We are furthermore concerned that an arrangement whereby certain agencies would have - at most - the task of monitoring only a specified set of rights - "UNICEF in relation to child protection, UNHCR in relation to the protection of returning internally displaced persons and refugees, and SLMM in relation to acts against the civilian population"- is not an adequate substitute for an independent and effective body of international monitors. Relying on the SLMM to offer assistance to the Human Rights Commission for the prevention of "acts against the civilian population" is clearly not adequate, given the fact that the primary commitment of the SLMM remains the preservation of the cease fire agreement, not the protection of civilians' rights.

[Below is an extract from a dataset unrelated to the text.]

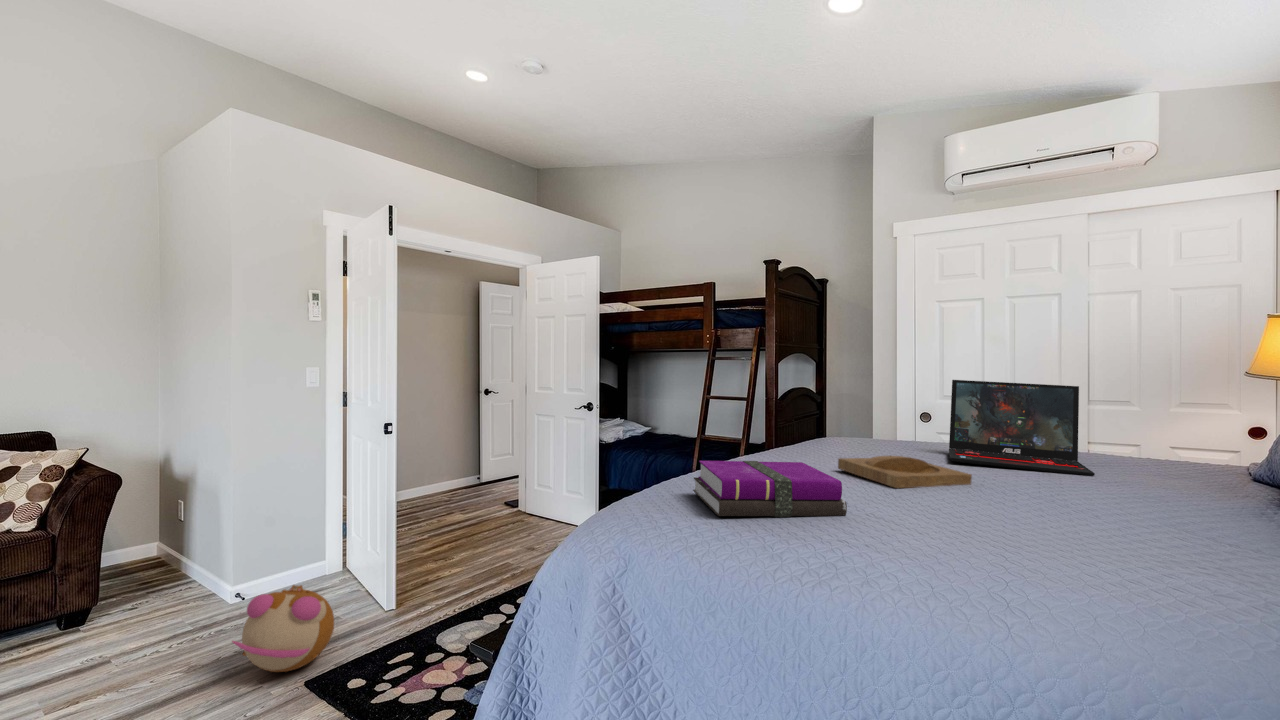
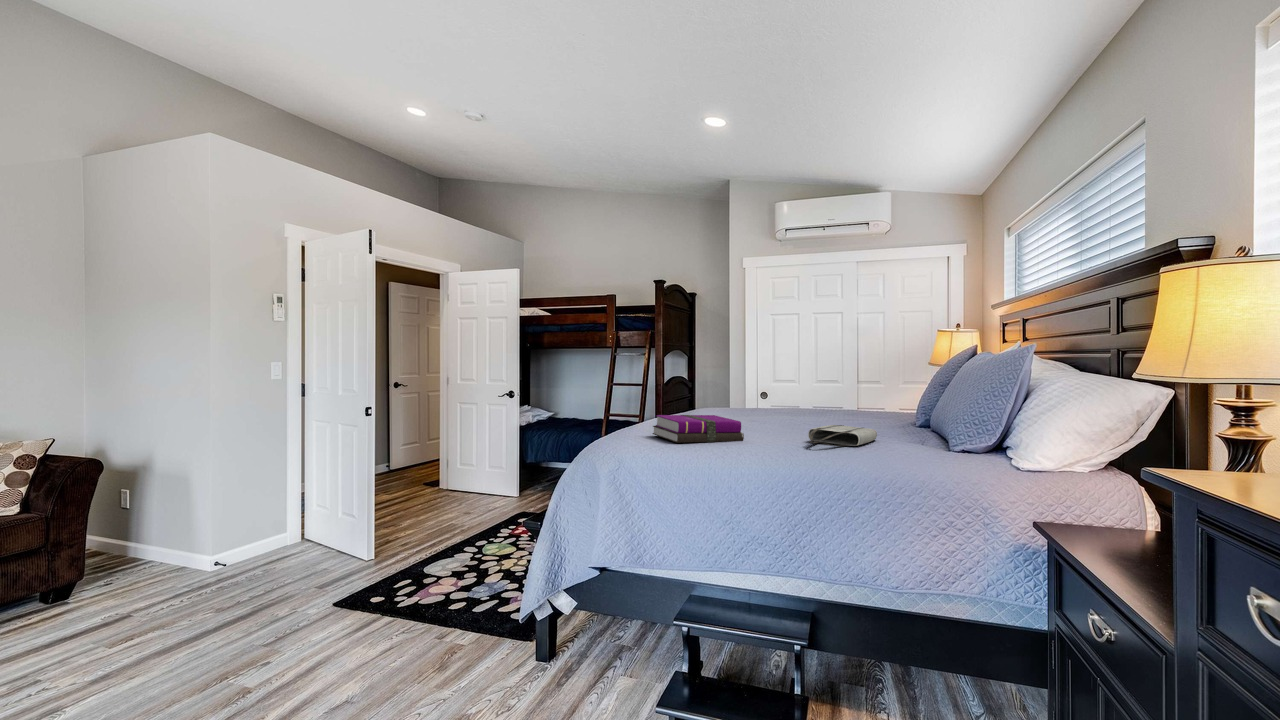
laptop: present [949,380,1095,476] -> none [790,367,869,423]
tray: present [838,456,972,488] -> none [728,414,805,430]
tote bag: none [974,492,1125,549] -> present [808,425,877,446]
plush toy: present [232,585,334,672] -> none [267,537,344,606]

3. With regard to the need for independent monitoring, we are concerned by the emerging outlines of the "Action Plan" for the rights of children, the monitoring of which "will be undertaken by a steering committee comprising of the TRO and the Dept of Probation and Childcare Services, and facilitated by UNICEF". We are especially concerned by the provision that children demobilized from the ranks of the LTTE will be housed in "transit centres co -managed by the Tamil Rehabilitation Organization (TRO ) and UNICEF". The provision that " local probation and child care services officials will have periodic access to the transit centres" is in our view inadequate. Without specification of how long the children will remain "in transit," or specific rules to guarantee the protection of the rights of the children involved, such an arrangement is subject to potentially grave abuse. Without independent, effective and continuous monitoring , even the strongest set of rules would be of little avail.
Many of the concerns outlined above are connected to the general limitations of the tripartite "Government-LTTE-International Agency" model that the two parties seem to have accepted. The less than transparent and inclusive process of developing policies or formulating action plans, excluding civil society participation, prejudices the quality of their content and effectiveness of their implementation.
In conclusion, we call on all the parties involved, including the international donors, to ensure that meaningful human rights protection is adopted in practice as an integral part of Sri Lanka's peace process.